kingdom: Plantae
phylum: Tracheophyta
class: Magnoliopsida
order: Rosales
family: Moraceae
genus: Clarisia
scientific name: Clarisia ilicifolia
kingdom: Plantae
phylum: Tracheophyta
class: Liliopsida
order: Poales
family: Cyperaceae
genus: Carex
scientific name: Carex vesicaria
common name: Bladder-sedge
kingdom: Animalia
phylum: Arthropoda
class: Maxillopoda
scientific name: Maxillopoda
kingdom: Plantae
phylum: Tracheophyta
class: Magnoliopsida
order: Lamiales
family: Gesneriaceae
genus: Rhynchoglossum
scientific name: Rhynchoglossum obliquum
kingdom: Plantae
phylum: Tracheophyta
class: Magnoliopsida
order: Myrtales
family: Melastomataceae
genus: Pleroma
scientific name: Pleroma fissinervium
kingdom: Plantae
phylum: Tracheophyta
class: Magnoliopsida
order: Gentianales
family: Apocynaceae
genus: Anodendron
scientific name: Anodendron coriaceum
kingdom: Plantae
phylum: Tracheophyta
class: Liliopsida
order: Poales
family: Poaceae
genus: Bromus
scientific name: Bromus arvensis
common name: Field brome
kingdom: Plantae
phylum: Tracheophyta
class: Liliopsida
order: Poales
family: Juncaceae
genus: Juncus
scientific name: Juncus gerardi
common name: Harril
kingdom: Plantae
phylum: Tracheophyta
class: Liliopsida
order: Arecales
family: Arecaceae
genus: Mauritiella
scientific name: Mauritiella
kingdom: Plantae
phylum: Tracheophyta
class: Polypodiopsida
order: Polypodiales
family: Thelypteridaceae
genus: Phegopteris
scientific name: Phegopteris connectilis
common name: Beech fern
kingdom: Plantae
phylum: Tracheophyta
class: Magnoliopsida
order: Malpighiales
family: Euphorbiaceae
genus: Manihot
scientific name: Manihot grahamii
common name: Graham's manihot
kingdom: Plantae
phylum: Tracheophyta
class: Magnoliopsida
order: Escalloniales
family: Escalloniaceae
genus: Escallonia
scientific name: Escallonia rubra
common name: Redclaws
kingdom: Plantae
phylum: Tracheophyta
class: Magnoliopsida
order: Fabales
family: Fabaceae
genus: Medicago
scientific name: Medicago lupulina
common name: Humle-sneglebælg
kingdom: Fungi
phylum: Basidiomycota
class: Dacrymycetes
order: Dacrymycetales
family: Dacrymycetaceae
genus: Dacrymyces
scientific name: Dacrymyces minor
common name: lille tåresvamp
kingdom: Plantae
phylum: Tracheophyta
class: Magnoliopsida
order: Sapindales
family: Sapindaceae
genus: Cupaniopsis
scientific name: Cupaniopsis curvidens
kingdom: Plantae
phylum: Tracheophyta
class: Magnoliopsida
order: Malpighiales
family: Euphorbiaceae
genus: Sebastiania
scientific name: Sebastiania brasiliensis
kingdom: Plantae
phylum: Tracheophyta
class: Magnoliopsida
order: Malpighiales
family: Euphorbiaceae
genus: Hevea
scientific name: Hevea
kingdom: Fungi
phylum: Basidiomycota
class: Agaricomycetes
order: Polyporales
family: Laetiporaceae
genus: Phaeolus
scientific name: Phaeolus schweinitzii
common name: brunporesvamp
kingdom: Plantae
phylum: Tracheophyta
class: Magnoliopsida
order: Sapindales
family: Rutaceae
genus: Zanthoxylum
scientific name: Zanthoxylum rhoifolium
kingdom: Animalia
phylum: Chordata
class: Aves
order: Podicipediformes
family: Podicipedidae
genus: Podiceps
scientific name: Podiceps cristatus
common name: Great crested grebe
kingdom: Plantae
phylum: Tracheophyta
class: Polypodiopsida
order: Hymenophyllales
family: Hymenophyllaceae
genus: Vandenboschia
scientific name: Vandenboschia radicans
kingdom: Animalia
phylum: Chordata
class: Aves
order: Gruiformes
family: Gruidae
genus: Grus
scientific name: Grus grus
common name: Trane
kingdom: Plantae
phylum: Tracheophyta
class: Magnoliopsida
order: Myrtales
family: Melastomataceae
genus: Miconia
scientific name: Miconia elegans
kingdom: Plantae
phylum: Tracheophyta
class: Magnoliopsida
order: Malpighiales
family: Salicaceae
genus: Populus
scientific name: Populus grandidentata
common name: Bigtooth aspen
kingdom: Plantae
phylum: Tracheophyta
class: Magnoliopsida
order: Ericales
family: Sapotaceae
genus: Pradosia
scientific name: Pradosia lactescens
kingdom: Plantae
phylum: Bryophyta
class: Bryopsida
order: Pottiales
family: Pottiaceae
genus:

+ + + +

EXERCISE TASK: Print every line of the data above word for word, keeping the original order and wording.

SOLUTION TO THE EXERCISE:
kingdom: Plantae
phylum: Tracheophyta
class: Magnoliopsida
order: Rosales
family: Moraceae
genus: Clarisia
scientific name: Clarisia ilicifolia
kingdom: Plantae
phylum: Tracheophyta
class: Liliopsida
order: Poales
family: Cyperaceae
genus: Carex
scientific name: Carex vesicaria
common name: Bladder-sedge
kingdom: Animalia
phylum: Arthropoda
class: Maxillopoda
scientific name: Maxillopoda
kingdom: Plantae
phylum: Tracheophyta
class: Magnoliopsida
order: Lamiales
family: Gesneriaceae
genus: Rhynchoglossum
scientific name: Rhynchoglossum obliquum
kingdom: Plantae
phylum: Tracheophyta
class: Magnoliopsida
order: Myrtales
family: Melastomataceae
genus: Pleroma
scientific name: Pleroma fissinervium
kingdom: Plantae
phylum: Tracheophyta
class: Magnoliopsida
order: Gentianales
family: Apocynaceae
genus: Anodendron
scientific name: Anodendron coriaceum
kingdom: Plantae
phylum: Tracheophyta
class: Liliopsida
order: Poales
family: Poaceae
genus: Bromus
scientific name: Bromus arvensis
common name: Field brome
kingdom: Plantae
phylum: Tracheophyta
class: Liliopsida
order: Poales
family: Juncaceae
genus: Juncus
scientific name: Juncus gerardi
common name: Harril
kingdom: Plantae
phylum: Tracheophyta
class: Liliopsida
order: Arecales
family: Arecaceae
genus: Mauritiella
scientific name: Mauritiella
kingdom: Plantae
phylum: Tracheophyta
class: Polypodiopsida
order: Polypodiales
family: Thelypteridaceae
genus: Phegopteris
scientific name: Phegopteris connectilis
common name: Beech fern
kingdom: Plantae
phylum: Tracheophyta
class: Magnoliopsida
order: Malpighiales
family: Euphorbiaceae
genus: Manihot
scientific name: Manihot grahamii
common name: Graham's manihot
kingdom: Plantae
phylum: Tracheophyta
class: Magnoliopsida
order: Escalloniales
family: Escalloniaceae
genus: Escallonia
scientific name: Escallonia rubra
common name: Redclaws
kingdom: Plantae
phylum: Tracheophyta
class: Magnoliopsida
order: Fabales
family: Fabaceae
genus: Medicago
scientific name: Medicago lupulina
common name: Humle-sneglebælg
kingdom: Fungi
phylum: Basidiomycota
class: Dacrymycetes
order: Dacrymycetales
family: Dacrymycetaceae
genus: Dacrymyces
scientific name: Dacrymyces minor
common name: lille tåresvamp
kingdom: Plantae
phylum: Tracheophyta
class: Magnoliopsida
order: Sapindales
family: Sapindaceae
genus: Cupaniopsis
scientific name: Cupaniopsis curvidens
kingdom: Plantae
phylum: Tracheophyta
class: Magnoliopsida
order: Malpighiales
family: Euphorbiaceae
genus: Sebastiania
scientific name: Sebastiania brasiliensis
kingdom: Plantae
phylum: Tracheophyta
class: Magnoliopsida
order: Malpighiales
family: Euphorbiaceae
genus: Hevea
scientific name: Hevea
kingdom: Fungi
phylum: Basidiomycota
class: Agaricomycetes
order: Polyporales
family: Laetiporaceae
genus: Phaeolus
scientific name: Phaeolus schweinitzii
common name: brunporesvamp
kingdom: Plantae
phylum: Tracheophyta
class: Magnoliopsida
order: Sapindales
family: Rutaceae
genus: Zanthoxylum
scientific name: Zanthoxylum rhoifolium
kingdom: Animalia
phylum: Chordata
class: Aves
order: Podicipediformes
family: Podicipedidae
genus: Podiceps
scientific name: Podiceps cristatus
common name: Great crested grebe
kingdom: Plantae
phylum: Tracheophyta
class: Polypodiopsida
order: Hymenophyllales
family: Hymenophyllaceae
genus: Vandenboschia
scientific name: Vandenboschia radicans
kingdom: Animalia
phylum: Chordata
class: Aves
order: Gruiformes
family: Gruidae
genus: Grus
scientific name: Grus grus
common name: Trane
kingdom: Plantae
phylum: Tracheophyta
class: Magnoliopsida
order: Myrtales
family: Melastomataceae
genus: Miconia
scientific name: Miconia elegans
kingdom: Plantae
phylum: Tracheophyta
class: Magnoliopsida
order: Malpighiales
family: Salicaceae
genus: Populus
scientific name: Populus grandidentata
common name: Bigtooth aspen
kingdom: Plantae
phylum: Tracheophyta
class: Magnoliopsida
order: Ericales
family: Sapotaceae
genus: Pradosia
scientific name: Pradosia lactescens
kingdom: Plantae
phylum: Bryophyta
class: Bryopsida
order: Pottiales
family: Pottiaceae
genus:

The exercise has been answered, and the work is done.